• _СПИСОК ЗАДАНИЙ_
**a.** В каком году, согласно тексту об Эски-Юрте, там похоронили Гюндуз-алп-бея?
**b.** Выведите без изменений фрагмент текста об Эски-Юрте: начните с места, где стоят слова «Древние надгробия Эски-Юрта.», и остановитесь после слов «1999. С. 59).».
**c.** Продолжите текст об Эски-Юрте, начав сразу после его последнего предложения.

• _ТЕКСТ ДЛЯ ЧТЕНИЯ_

· · · · · · ·

Впрочем, «посад» — определение в данном случае неточное. Это был вполне самодостаточный город и позднее, после переноса столицы. Современные исследователи приходят к выводу, что Эски-Юрт при первых ханах Золотой орды (возможно, он существовал и в доордынское время) являлся не только торговым и духовным центром. Это было и место проживания крымской знати — об этом говорят надписи на местных надгробиях (Гайворонский, 2005. С. ЛА 9). О том же повествует Эвлия: о ханах Берке (1267), Тогар-хане бин Сулеймане, Сары-Баты Савджи-бее (1288) и его брате, Гюндуз-алп-бее, похороненном здесь в 1306 г. (Челеби, 1999. С. 60—61).

Древние надгробия Эски-Юрта. Къасевет, 2010, № 37

Судя по археологическим следам существования Эски-Юрта и ряду письменных источников, он являлся административным и экономическим центром Западного Крыма (возможно, лишь в ордынскую эпоху). Это был значительный город, хотя с возникновением соседнего Бахчисарая (перенявшего все его экономические и культурные функции) Эски-Юрт сократился в размерах. Но память о его значимости в период расцвета сохранилась и в XVII столетии: «Вниз на запад от города Бахчисарая, на краю садов, в древние времена был большой город Эски Юрт, в 2 тысячи шагов в длину. И теперь там во многих тысячах мест — отличные строения6. Сейчас это деревня лишь с 300 домами, садами и виноградниками, в каждом здании там протекают живые воды» (Челеби, 1999. С. 59).

· · · · · · ·

• _ИСХОДНЫЕ ДАННЫЕ_
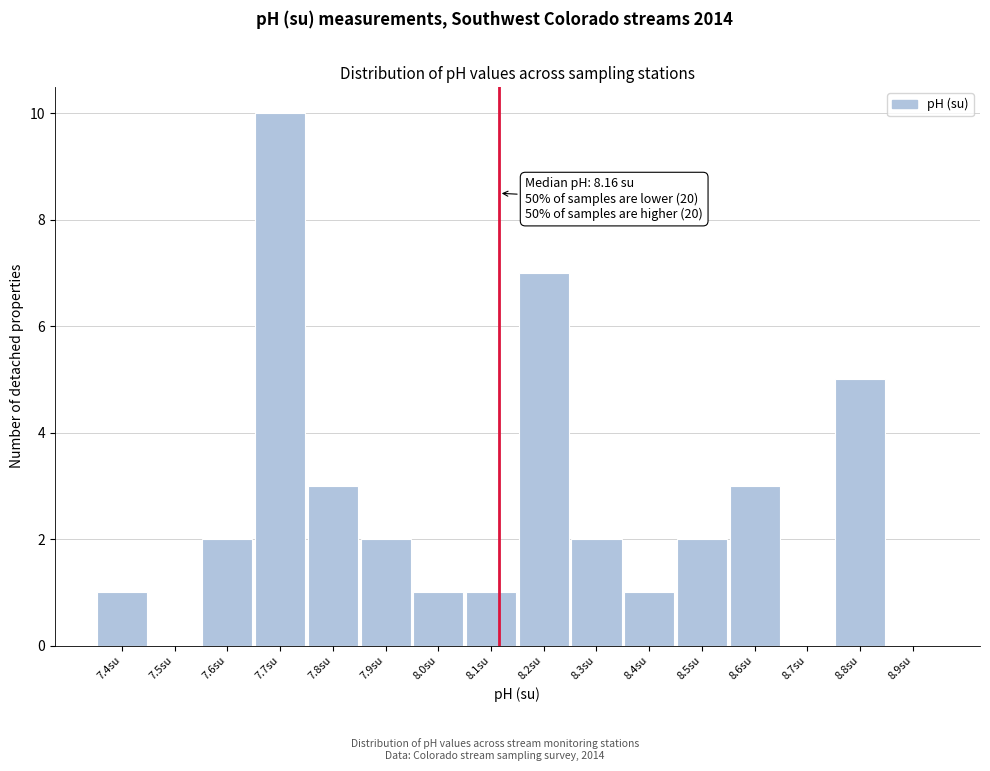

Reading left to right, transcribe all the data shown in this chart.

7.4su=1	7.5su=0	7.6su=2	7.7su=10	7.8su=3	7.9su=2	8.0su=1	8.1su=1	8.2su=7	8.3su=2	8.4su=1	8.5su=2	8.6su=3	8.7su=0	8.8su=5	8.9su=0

· · · · · · ·

• _ОТВЕТЫ К ЗАДАНИЯМ_
**a.** В 1306 году.

**b.**
Древние надгробия Эски-Юрта. Къасевет, 2010, № 37

Судя по археологическим следам существования Эски-Юрта и ряду письменных источников, он являлся административным и экономическим центром Западного Крыма (возможно, лишь в ордынскую эпоху). Это был значительный город, хотя с возникновением соседнего Бахчисарая (перенявшего все его экономические и культурные функции) Эски-Юрт сократился в размерах. Но память о его значимости в период расцвета сохранилась и в XVII столетии: «Вниз на запад от города Бахчисарая, на краю садов, в древние времена был большой город Эски Юрт, в 2 тысячи шагов в длину. И теперь там во многих тысячах мест — отличные строения6. Сейчас это деревня лишь с 300 домами, садами и виноградниками, в каждом здании там протекают живые воды» (Челеби, 1999. С. 59).

**c.**
Наконец, существуют предположения, что именно в Эски-Юрте, а не в Кырк-Ере, находилась первая по времени ставка крымских ханов. В пользу этих предположений, высказывавшихся давно и неоднократно, в последнее время были приведены новые веские доказательства, основанные, среди прочего, на семантике этого топонима (Гайворонский, 2005. С. ЛА 10 об. — ЛА 11). Само собой разумеется, что окончательно вопрос о точном местопребывании первой ставки может решить только археологическое открытие бывшего ханского дворца.

Бахчисарай стал административным и экономическим центром Крыма лишь при Гиреях. Однако новая столица возникла отнюдь не на пустом месте. Ещё в XIII в. в долине Ашлама-Дере имелись селения с весьма древней историей. И когда в 1299 г. ордынские воины хана Ногая прошлись огнем и мечом по всему юго-западному Крыму, то в числе захваченных городов наряду с Херсонесом упоминался и Кырк-Ер (Тизенгаузен, 1884. Т. I. С. 112). Эта труднодоступная цитадель7, возведенная на столообразной скале, кажется, асами, задолго до заселения Крыма основной массой тюрков, была окружена ещё более древними селениями. Впоследствии все они угасли, за исключением Салачика. В ханский же период, если ставка Гиреев находилась в Салачике (дворец Девлет-Сарай), то в Кырк-Ере, за его неприступными стенами, хранилась ханская казна и был расположен монетный двор.

В средневековый же период центром заселения долины стала ее западная часть (район нынешнего железнодорожного вокзала Бахчисарая, на противоположной, западной, по сравнению с городским центром стороне железнодорожного пути). Место это не столь давно было обособлено от города под названием Эски-Юрт (Старое сельбище), как и предыдущее поселение, очевидно, в отличие от более молодого Бахчисарая.

Что же касается города на месте нынешнего Бахчисарая, то на сельбище, находившемся здесь ранее, ханы стали возводить свои дворцы, очевидно, лишь в конце XV в. Во всяком случае, в 1503 г. здесь уже высился дворец. Окончательное наименование города также установилось не сразу: он назывался вначале Веселым городом, Счастливым городом, Виноградным городом. При наследниках Менгли-Гирея новая резиденция достигла настоящего расцвета, хотя уже в XV в. это был крупное селение городского типа с 2000 домов и усадеб и населением в 25 000 человек. После упадка Эски-Крыма Бахчисарай стал Всекрымским культурным центром. Постепенно он слился с расположенным выше по течению р. Ашлама крупным селом Салачик (Зайончковский, 1969. С. 15).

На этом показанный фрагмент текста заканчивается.